Susan Hillyard came in 1954 with her husband who was working with British Petroleum.
Her book, Before The Oil: A Personal Memoir of Abu Dhabi, paints a vivid picture of life inside the fort. “We were escorted through a wicket gate in the door and along a passage to the main diwan, which was both a sitting room for the sheikh and his male entourage, and twice a day, a council chamber where he dispensed justice and received reports of what was going on in other parts of the sheikhdom,” she wrote.
Oil was finally discovered in 1958, and in 1962 the first shipments left Abu Dhabi - 254,544 barrels of crude destined for the Thames in London.

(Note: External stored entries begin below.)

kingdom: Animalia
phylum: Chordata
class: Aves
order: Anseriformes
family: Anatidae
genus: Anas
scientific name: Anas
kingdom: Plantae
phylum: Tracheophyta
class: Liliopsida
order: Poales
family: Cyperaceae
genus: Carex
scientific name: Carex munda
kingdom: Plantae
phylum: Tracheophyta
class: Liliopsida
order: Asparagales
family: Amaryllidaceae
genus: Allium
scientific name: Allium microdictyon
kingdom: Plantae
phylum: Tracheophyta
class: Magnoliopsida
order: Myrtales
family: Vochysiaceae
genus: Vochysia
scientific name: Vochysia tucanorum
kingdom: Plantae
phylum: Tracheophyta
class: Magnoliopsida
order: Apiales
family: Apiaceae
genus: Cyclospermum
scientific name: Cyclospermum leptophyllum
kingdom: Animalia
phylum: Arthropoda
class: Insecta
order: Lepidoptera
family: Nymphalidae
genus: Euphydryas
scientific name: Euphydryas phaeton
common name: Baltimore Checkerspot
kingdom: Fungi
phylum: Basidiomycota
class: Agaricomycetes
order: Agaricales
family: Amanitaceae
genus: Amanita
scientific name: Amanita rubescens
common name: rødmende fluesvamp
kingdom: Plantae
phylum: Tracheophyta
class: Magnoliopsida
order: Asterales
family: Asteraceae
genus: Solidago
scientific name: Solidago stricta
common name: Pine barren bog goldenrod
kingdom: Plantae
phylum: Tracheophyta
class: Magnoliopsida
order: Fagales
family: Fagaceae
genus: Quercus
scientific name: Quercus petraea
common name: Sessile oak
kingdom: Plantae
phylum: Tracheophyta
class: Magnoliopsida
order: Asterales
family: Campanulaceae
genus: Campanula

By 1966, Sheikh Zayed had become Ruler of Abu Dhabi, Qasr Al Hosn ceased to be a royal residence and the town was becoming a city. In the years that followed, the fort became a centre of government and would house the National Centre for Documentation and Research. A restoration attempt in the 1980s was not enough to fully salvage the building and by 2008 Qasr Al Hosn was closed.
A decade on and following an extensive restoration, the fort will reopen to the public on Friday, reclaiming its rightful place at the heart of the city. A new generation, worlds apart from old Abu Dhabi, will cross the ancient threshold for the first time and learn about the early pioneers who dedicated their lives to build the country.
Perhaps it was Edward Henderson who put it best of his visit in the late 1940s.
“We walked through the soft sand a half a mile or so to the big fort or palace which then seemed to dominate the town,” he wrote in his memoir Arabian Destiny.

“Now the town … totally dominates it.”